Milch: Was die Mengensteuerung bringen kann

am Montag, 18.02.2019 - 15:05

Das Kieler Institut für Ernährungswirtschaft (ife) kommt zu dem Schluss, dass deutsche Molkereien noch stärker als bisher ihre Milchmegen planen sollten. Doch verhindert man damit Milchkrisen?

Milch wird von DMK-Milchauto abgeholt

Wir haben die wichtigsten Punkte des Berichtes vom ife-Institut für Ernährungwirtschaft "Übersicht, Ableitung und Bewertung von in der Praxis umsetzbaren Mengenplanungs- und Mengensteuerungsmodellen auf Molkereiebene" für Sie zusammengefasst. Die Studie erfolgte im Auftrag des Bundesagrarministeriums. Auf der Frühjahrskonferenz der Länderagrarminister (AMK-Konferenz) wollen sich die Bundesländer darüber unterhalten.

——

In wessen Auftrag wurde die Studie erstellt, die im Text zur Milchmengensteuerung zusammengefasst wird?

**Die Daten**

——

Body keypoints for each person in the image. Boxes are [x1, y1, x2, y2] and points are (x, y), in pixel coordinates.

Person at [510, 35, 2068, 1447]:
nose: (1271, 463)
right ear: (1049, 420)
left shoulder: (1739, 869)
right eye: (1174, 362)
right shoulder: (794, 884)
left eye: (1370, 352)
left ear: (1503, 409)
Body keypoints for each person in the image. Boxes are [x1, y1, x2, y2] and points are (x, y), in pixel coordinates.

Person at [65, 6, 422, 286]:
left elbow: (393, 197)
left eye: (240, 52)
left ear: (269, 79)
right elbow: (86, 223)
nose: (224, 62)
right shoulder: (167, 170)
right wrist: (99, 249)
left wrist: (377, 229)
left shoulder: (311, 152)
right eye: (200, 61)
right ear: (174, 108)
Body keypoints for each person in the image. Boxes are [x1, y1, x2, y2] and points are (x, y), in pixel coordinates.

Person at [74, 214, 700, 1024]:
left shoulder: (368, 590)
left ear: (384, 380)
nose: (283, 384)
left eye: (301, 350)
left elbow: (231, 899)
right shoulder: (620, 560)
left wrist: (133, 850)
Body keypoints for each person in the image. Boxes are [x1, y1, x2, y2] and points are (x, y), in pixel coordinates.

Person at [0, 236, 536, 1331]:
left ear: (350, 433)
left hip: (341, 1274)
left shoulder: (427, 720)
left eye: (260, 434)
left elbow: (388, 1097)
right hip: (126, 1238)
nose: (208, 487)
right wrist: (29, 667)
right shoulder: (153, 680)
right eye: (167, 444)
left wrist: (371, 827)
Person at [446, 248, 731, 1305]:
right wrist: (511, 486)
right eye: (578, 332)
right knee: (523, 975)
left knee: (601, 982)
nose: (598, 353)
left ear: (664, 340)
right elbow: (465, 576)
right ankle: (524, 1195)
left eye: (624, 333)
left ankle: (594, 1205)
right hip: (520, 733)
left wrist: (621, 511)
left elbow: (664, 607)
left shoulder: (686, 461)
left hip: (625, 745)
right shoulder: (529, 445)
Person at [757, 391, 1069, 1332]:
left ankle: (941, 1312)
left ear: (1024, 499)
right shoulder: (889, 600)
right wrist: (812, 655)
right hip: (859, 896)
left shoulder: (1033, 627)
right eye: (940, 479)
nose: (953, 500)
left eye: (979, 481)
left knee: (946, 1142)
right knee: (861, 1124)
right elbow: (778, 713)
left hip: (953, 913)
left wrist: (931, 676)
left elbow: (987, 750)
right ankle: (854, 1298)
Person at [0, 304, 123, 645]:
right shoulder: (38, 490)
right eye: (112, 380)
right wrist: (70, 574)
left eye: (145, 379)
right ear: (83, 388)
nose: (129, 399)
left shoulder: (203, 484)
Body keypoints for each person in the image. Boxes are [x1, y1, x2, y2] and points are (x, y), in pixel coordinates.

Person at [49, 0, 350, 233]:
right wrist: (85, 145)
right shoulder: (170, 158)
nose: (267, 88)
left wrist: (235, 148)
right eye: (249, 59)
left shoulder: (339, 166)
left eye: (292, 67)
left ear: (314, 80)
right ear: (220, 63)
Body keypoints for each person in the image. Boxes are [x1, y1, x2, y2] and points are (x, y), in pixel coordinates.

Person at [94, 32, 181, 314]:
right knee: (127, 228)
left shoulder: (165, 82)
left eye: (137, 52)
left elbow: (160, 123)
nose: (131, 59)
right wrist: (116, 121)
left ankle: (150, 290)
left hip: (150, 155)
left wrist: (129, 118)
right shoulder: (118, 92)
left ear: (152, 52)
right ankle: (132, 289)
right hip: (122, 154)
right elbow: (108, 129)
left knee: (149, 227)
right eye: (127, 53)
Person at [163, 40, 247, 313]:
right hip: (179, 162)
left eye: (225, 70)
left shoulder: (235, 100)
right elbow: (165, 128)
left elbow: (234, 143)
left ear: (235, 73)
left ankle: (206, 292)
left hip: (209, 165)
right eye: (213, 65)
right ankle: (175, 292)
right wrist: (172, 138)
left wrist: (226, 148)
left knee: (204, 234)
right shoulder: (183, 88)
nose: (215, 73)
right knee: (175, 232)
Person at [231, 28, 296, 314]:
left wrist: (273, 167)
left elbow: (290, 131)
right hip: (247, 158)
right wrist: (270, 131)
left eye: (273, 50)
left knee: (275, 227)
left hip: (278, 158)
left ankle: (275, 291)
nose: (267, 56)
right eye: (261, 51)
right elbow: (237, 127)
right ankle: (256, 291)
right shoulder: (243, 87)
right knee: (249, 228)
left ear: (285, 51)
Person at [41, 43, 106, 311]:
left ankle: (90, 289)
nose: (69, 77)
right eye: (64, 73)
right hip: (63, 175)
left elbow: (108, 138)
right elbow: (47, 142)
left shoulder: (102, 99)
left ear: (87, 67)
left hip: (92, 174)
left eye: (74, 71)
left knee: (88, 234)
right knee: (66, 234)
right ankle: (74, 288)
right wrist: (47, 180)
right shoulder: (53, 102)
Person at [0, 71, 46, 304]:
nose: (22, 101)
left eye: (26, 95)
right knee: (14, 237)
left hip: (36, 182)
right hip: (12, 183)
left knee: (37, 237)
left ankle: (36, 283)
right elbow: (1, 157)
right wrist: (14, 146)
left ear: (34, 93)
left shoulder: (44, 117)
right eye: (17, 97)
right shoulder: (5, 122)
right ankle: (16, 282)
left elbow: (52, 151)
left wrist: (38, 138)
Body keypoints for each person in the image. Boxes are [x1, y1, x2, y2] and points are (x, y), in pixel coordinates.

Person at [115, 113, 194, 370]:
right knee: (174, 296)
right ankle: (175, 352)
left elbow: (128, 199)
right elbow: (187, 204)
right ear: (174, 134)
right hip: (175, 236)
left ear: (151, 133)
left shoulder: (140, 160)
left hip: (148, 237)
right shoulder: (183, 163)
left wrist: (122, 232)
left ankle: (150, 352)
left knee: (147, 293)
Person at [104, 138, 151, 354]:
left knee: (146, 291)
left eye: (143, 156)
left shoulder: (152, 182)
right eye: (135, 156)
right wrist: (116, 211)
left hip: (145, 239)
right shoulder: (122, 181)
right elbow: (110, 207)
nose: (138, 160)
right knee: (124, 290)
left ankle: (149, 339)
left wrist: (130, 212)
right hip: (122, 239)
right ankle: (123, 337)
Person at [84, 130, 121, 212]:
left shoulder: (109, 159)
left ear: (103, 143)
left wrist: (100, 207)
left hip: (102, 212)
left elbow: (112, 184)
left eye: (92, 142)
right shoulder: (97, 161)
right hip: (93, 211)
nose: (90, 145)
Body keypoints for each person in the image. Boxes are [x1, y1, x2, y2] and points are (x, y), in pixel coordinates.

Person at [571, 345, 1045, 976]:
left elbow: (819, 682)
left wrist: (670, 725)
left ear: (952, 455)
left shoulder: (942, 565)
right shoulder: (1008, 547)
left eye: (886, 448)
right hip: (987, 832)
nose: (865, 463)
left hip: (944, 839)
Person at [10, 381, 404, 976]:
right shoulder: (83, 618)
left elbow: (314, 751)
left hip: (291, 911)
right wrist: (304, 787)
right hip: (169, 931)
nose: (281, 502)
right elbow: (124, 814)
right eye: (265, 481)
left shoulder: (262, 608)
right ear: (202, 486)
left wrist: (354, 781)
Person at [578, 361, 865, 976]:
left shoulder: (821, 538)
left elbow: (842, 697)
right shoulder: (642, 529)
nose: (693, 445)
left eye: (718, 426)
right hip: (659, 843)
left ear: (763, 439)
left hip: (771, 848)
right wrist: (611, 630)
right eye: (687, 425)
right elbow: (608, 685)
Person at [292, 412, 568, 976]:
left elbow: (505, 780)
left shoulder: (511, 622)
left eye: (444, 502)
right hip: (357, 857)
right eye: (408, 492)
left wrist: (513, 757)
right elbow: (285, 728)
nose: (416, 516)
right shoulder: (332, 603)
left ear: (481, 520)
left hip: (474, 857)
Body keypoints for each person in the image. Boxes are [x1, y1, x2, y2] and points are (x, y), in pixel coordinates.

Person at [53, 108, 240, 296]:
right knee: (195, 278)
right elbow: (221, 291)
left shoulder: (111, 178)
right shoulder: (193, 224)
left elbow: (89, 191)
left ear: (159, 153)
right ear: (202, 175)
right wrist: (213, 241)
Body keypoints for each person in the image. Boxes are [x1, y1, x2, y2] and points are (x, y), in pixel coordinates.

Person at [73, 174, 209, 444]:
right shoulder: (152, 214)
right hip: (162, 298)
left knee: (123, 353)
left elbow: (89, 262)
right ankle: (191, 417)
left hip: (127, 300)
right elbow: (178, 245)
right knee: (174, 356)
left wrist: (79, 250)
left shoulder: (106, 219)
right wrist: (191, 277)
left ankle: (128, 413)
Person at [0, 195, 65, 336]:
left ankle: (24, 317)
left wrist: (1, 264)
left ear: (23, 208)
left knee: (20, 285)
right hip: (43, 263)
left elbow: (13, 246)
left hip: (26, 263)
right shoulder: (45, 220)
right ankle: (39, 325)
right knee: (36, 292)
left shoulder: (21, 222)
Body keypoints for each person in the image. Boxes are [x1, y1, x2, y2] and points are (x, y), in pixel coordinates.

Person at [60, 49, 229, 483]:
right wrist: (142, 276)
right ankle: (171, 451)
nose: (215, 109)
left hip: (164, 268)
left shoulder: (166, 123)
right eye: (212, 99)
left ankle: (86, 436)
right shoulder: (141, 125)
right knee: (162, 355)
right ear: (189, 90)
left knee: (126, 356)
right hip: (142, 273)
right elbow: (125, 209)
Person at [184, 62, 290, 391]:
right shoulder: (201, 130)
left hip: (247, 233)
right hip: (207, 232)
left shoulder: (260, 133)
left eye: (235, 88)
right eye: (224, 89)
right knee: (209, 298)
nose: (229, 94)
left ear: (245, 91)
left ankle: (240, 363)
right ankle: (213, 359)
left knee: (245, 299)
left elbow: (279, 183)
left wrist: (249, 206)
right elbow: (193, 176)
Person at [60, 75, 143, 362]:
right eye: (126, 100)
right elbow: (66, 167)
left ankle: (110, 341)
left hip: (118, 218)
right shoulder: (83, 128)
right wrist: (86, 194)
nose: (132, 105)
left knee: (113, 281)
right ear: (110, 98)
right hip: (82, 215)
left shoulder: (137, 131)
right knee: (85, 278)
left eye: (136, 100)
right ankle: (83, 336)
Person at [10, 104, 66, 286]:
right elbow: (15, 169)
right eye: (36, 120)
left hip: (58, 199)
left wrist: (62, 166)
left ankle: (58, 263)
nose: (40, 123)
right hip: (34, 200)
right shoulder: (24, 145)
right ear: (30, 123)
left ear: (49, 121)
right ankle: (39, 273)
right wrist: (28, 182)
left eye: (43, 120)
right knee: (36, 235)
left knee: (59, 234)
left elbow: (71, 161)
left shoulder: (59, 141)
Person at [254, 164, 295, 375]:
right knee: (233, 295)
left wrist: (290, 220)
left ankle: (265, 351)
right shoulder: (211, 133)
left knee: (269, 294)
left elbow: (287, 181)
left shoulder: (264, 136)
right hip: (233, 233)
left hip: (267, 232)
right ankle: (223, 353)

——

**Antwort**
Im Auftrag des Bundesagrarministeriums.